Every year I hop on the Nanowrimo website forums and lurk on the reference forum, where people ask questions to help them with researching their novels. Over the years though, I’ve seen some patterns.

Like, weirdly enough, one of the first questions of the year is always someone asking about  synesthesia, and another person asking about polyamoury. Of all things. Every year. Not a complaint, just an observation.

There’s generally a couple of questions about Canada. Usually one about the weather, but that never specifies what part of Canada, and thinks the weather is the same across the entire country even through it’s bigger than the USA.

There’s also generally numerous questions referring to something ambiguous do to the fact that the poster assumes everyone will know they’re talking about the United States. “Question about the west coast” for example. West coast of what?

There’s the numerous people who ask questions and they haven’t even tried to research it themselves. Like, you can literally type the title of their post into google and the first result is the answer to their question. There’s a shockingly large number of these.

And then there’s the one’s who ask a question about something they haven’t bothered to learn enough about to make the question make sense. Like, they ask a question about the X era, only X is a place name, not an era.

And every once in a while someone asks on the reference forum a question about a mythical or supernatural creature, in a very serious manner, as if they sincerely believe it exists, and why doesn’t anyone just give them a straight answer as to how much silver nitrate it takes to disable a werewolf, and whether or not unicorns mate for life rather than just mocking them.
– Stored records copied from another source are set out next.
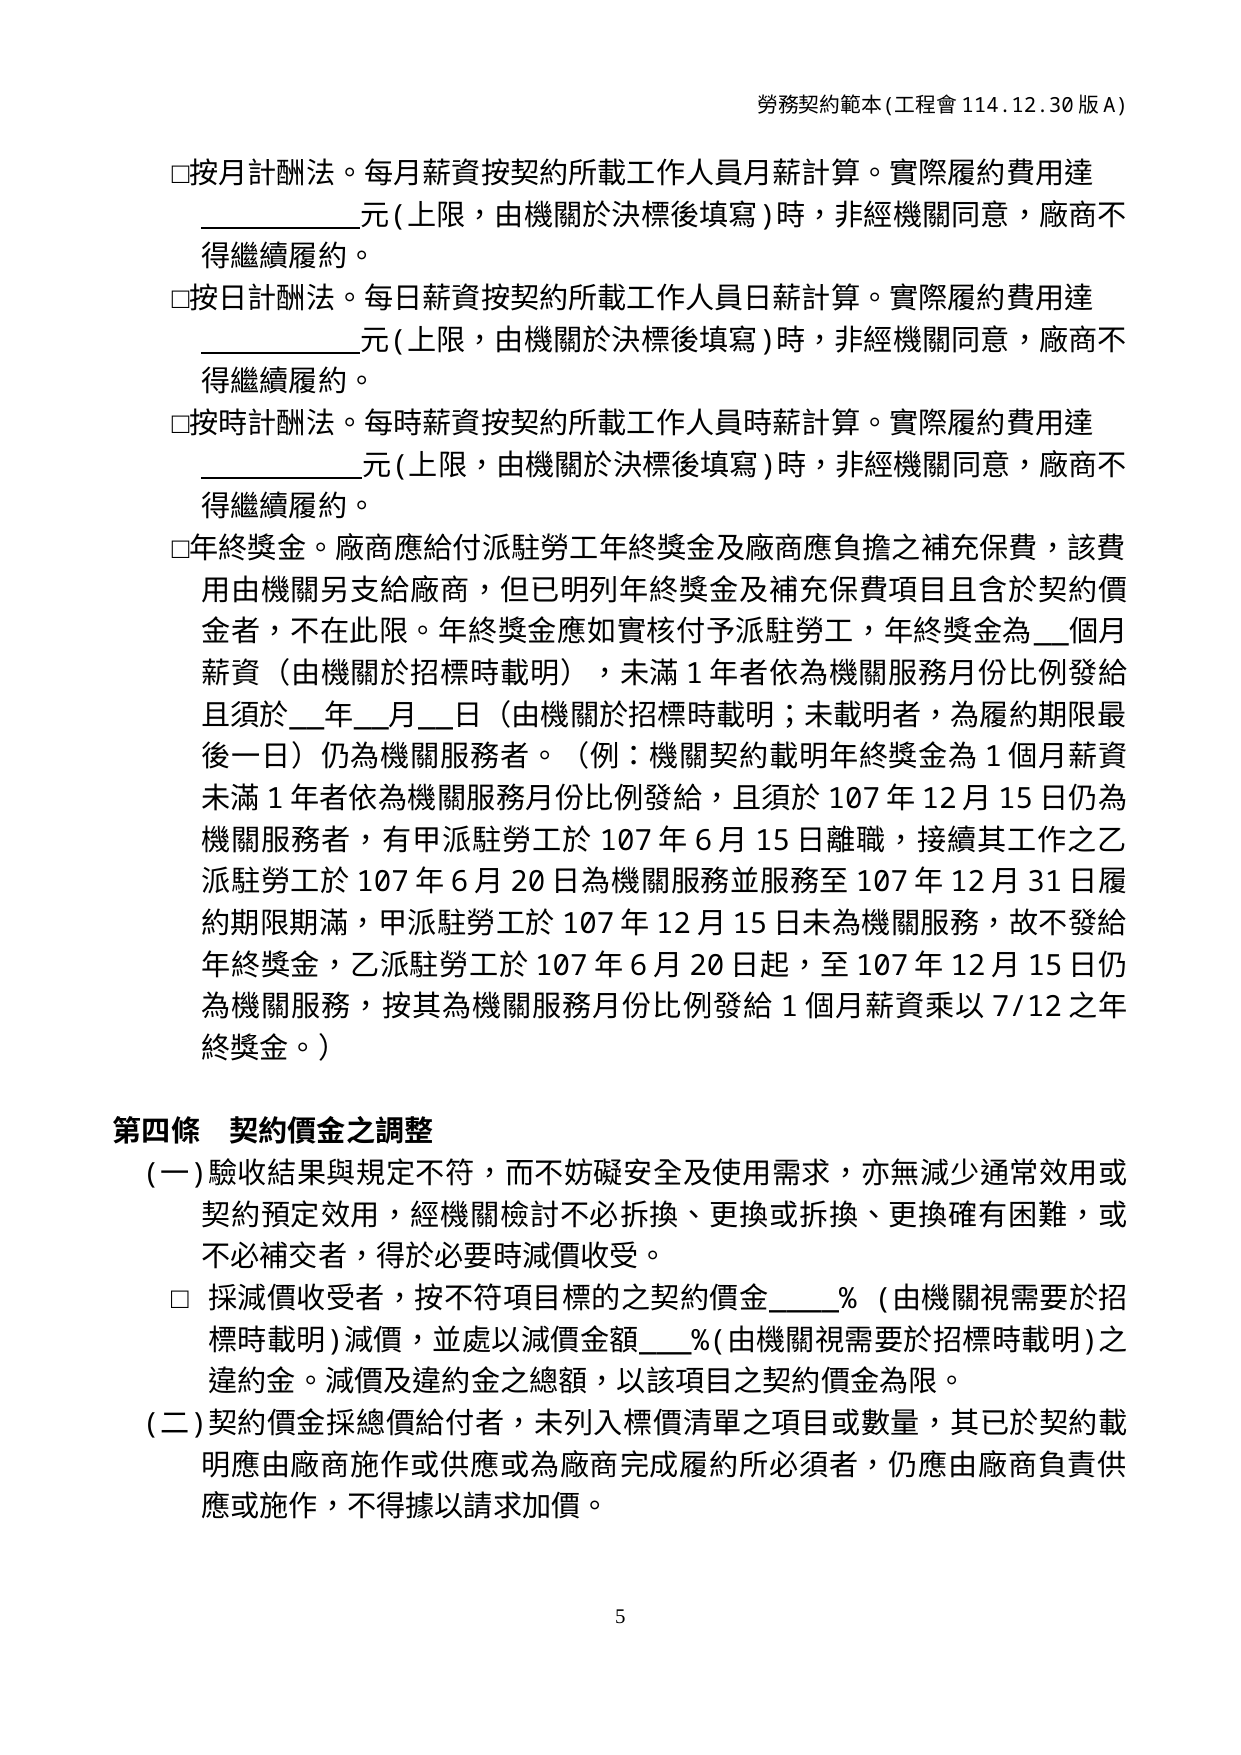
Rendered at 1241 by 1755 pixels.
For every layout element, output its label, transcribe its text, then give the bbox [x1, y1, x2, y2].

text □年終獎金。廠商應給付派駐勞工年終獎金及廠商應負擔之補充保費，該費用由機關另支給廠商，但已明列年終獎金及補充保費項目且含於契約價金者，不在此限。年終獎金應如實核付予派駐勞工，年終獎金為__個月薪資（由機關於招標時載明），未滿1年者依為機關服務月份比例發給，且須於__年__月__日（由機關於招標時載明；未載明者，為履約期限最後一日）仍為機關服務者。（例：機關契約載明年終獎金為1個月薪資，未滿1年者依為機關服務月份比例發給，且須於107年12月15日仍為機關服務者，有甲派駐勞工於107年6月15日離職，接續其工作之乙派駐勞工於107年6月20日為機關服務並服務至107年12月31日履約期限期滿，甲派駐勞工於107年12月15日未為機關服務，故不發給年終獎金，乙派駐勞工於107年6月20日起，至107年12月15日仍為機關服務，按其為機關服務月份比例發給1個月薪資乘以7/12之年終獎金。） [172, 525, 1128, 1067]
text (一)驗收結果與規定不符，而不妨礙安全及使用需求，亦無減少通常效用或契約預定效用，經機關檢討不必拆換、更換或拆換、更換確有困難，或不必補交者，得於必要時減價收受。 [142, 1150, 1128, 1275]
text 元(上限，由機關於決標後填寫)時，非經機關同意，廠商不得繼續履約。 [201, 442, 1128, 525]
list 採減價收受者，按不符項目標的之契約價金____% (由機關視需要於招標時載明)減價，並處以減價金額___%(由機關視需要於招標時載明)之違約金。減價及違約金之總額，以該項目之契約價金為限。 [171, 1275, 1128, 1400]
text 元(上限，由機關於決標後填寫)時，非經機關同意，廠商不得繼續履約。 [201, 317, 1128, 400]
text □按時計酬法。每時薪資按契約所載工作人員時薪計算。實際履約費用達 [172, 400, 1128, 442]
text 元(上限，由機關於決標後填寫)時，非經機關同意，廠商不得繼續履約。 [201, 192, 1128, 275]
text 第四條 契約價金之調整 [112, 1108, 1128, 1150]
text □按月計酬法。每月薪資按契約所載工作人員月薪計算。實際履約費用達 [172, 150, 1128, 192]
text (二)契約價金採總價給付者，未列入標價清單之項目或數量，其已於契約載明應由廠商施作或供應或為廠商完成履約所必須者，仍應由廠商負責供應或施作，不得據以請求加價。 [142, 1400, 1128, 1525]
text □按日計酬法。每日薪資按契約所載工作人員日薪計算。實際履約費用達 [172, 275, 1128, 317]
Of course werewolves and unicorns are real, silly. I’m never sure if these people are trolling. They probably are. I would, if I weren’t too lazy to make a troll ID and use it to post shit like that.

And there’s the people who post “tell me everything you know about X.” But it’s never something specific. It’s something like, New York, or Russia, or learning to fly an aeroplane. Dude, what I know about learning to fly fills a textbook. I’m not typing a textbook into a forum post.

And last, but not least, there’s the one that annoys me the most by far. It’s the people who want you to write their story for them. They post a question that’s not a question, but a request for a brainstorming question. Throwing out some vague ideas and go “what kind of character would make a good main character for my story?” or “What kind of profession should my character have?” The sort of questions that, if you’re writing a story, there are more considerations than you can convey to the readers of a forum post, and an experienced writer would know that. They want you to come up with something for them to write about, when those sorts of decisions and inspirations are the things that make a writer unique. They always get the most responses, too. Everyone’s happy to be asked their opinion on something, especially when they don’t actually have to know what they’re talking about.

There’s one more that I don’t tend to see on the Nanowrimo forums so much, but I see it on a writing forum I used to frequent, but got too sick of this specifically that I don’t bother looking at that forum anymore. It’s “Question.” That’s the title of the post. You don’t know what they’re asking unless you actually click on the post and read it. There are questions where the post title is not specific enough as well, that are almost as bad. I don’t have time to click on every post in a page of hundreds of questions to see if I have anything to offer. Please, for the love of whatever gods you hold holy, title your posts accurately and and specifically. If you don’t, I don’t have time to click on them, because many of these sites, especially the Nanowrimo one at certain times, can run slow. Us people who know shit, we ain’t gonna wait for your post to load unless we know there’s a good chance we have something to offer. Do yourself a favour.